» Work to do: Copy the rows below word for word, from the line containing "collection date: 1932-09-25" through the line containing "catalogue / barcode: US 2925396", and include both of those lines.

» Items from a dataset:
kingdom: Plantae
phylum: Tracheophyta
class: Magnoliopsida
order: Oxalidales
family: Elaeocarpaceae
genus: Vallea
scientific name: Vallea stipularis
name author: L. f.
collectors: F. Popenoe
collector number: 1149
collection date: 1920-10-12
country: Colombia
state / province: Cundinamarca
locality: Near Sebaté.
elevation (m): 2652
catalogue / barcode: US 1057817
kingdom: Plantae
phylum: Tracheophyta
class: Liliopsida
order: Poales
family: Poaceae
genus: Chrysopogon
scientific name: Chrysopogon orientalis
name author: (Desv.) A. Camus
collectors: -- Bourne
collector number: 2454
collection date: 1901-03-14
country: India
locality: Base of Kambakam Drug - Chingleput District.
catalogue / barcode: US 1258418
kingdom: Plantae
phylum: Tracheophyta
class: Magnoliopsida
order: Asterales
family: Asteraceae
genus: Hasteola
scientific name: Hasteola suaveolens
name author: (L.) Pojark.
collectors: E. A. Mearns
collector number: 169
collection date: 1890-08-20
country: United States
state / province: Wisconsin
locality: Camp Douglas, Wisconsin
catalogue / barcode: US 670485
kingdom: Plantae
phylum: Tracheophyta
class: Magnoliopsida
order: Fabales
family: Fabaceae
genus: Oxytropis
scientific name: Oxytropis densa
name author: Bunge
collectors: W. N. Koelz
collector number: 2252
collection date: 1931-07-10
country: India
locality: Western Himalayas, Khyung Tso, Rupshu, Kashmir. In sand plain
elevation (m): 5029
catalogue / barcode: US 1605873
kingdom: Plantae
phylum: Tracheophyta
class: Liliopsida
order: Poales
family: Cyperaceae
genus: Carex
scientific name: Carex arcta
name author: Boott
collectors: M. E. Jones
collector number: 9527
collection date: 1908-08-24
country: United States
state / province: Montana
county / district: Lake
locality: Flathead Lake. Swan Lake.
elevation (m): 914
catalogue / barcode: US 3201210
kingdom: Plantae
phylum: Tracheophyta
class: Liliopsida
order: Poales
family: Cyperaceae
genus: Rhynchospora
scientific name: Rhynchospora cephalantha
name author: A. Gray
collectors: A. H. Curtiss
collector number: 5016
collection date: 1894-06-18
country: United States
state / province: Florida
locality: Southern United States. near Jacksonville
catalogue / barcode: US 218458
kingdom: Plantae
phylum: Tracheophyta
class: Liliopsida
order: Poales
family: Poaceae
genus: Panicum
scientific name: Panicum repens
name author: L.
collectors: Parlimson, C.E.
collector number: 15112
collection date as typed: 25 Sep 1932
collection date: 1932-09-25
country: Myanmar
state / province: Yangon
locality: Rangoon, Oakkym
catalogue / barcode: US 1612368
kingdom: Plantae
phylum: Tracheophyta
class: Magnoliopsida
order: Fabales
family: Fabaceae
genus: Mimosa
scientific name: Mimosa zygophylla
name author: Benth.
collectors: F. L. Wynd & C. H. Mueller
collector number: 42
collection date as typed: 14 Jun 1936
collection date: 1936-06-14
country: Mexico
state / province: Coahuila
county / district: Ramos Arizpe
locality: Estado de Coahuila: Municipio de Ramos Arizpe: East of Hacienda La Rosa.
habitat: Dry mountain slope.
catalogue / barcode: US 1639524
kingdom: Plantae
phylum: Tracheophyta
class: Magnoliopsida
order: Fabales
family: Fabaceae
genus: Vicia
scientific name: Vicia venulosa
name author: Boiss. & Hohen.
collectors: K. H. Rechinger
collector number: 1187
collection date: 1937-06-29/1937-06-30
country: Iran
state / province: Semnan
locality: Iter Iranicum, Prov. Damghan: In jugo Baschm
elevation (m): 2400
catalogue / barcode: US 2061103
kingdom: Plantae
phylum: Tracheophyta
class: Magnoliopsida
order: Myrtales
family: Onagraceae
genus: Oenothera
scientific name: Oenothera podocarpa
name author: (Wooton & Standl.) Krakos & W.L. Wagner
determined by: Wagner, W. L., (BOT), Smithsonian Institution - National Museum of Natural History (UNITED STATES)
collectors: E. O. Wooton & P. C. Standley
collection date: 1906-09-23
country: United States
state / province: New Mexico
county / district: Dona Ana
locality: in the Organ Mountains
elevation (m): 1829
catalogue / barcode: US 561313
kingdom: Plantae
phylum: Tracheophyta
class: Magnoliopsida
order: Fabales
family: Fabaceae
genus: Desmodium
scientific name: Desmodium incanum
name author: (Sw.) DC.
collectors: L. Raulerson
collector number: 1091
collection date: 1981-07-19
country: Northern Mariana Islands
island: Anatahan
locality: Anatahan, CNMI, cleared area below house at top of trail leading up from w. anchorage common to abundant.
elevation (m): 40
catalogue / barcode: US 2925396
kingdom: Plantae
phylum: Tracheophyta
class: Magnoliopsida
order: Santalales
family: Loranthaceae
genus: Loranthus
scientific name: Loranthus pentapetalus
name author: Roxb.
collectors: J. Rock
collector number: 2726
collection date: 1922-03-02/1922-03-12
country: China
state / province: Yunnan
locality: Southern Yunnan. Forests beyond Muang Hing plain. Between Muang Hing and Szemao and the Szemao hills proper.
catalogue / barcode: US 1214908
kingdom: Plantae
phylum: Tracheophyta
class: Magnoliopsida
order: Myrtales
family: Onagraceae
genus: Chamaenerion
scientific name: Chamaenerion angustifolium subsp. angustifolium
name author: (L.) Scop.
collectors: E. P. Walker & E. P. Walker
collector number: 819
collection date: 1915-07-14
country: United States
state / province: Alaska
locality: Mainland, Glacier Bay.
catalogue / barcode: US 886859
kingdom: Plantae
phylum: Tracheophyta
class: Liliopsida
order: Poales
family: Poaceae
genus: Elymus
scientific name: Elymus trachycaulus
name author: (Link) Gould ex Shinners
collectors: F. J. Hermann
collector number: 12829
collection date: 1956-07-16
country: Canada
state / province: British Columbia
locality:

» Worked answer:
collection date: 1932-09-25
country: Myanmar
state / province: Yangon
locality: Rangoon, Oakkym
catalogue / barcode: US 1612368
kingdom: Plantae
phylum: Tracheophyta
class: Magnoliopsida
order: Fabales
family: Fabaceae
genus: Mimosa
scientific name: Mimosa zygophylla
name author: Benth.
collectors: F. L. Wynd & C. H. Mueller
collector number: 42
collection date as typed: 14 Jun 1936
collection date: 1936-06-14
country: Mexico
state / province: Coahuila
county / district: Ramos Arizpe
locality: Estado de Coahuila: Municipio de Ramos Arizpe: East of Hacienda La Rosa.
habitat: Dry mountain slope.
catalogue / barcode: US 1639524
kingdom: Plantae
phylum: Tracheophyta
class: Magnoliopsida
order: Fabales
family: Fabaceae
genus: Vicia
scientific name: Vicia venulosa
name author: Boiss. & Hohen.
collectors: K. H. Rechinger
collector number: 1187
collection date: 1937-06-29/1937-06-30
country: Iran
state / province: Semnan
locality: Iter Iranicum, Prov. Damghan: In jugo Baschm
elevation (m): 2400
catalogue / barcode: US 2061103
kingdom: Plantae
phylum: Tracheophyta
class: Magnoliopsida
order: Myrtales
family: Onagraceae
genus: Oenothera
scientific name: Oenothera podocarpa
name author: (Wooton & Standl.) Krakos & W.L. Wagner
determined by: Wagner, W. L., (BOT), Smithsonian Institution - National Museum of Natural History (UNITED STATES)
collectors: E. O. Wooton & P. C. Standley
collection date: 1906-09-23
country: United States
state / province: New Mexico
county / district: Dona Ana
locality: in the Organ Mountains
elevation (m): 1829
catalogue / barcode: US 561313
kingdom: Plantae
phylum: Tracheophyta
class: Magnoliopsida
order: Fabales
family: Fabaceae
genus: Desmodium
scientific name: Desmodium incanum
name author: (Sw.) DC.
collectors: L. Raulerson
collector number: 1091
collection date: 1981-07-19
country: Northern Mariana Islands
island: Anatahan
locality: Anatahan, CNMI, cleared area below house at top of trail leading up from w. anchorage common to abundant.
elevation (m): 40
catalogue / barcode: US 2925396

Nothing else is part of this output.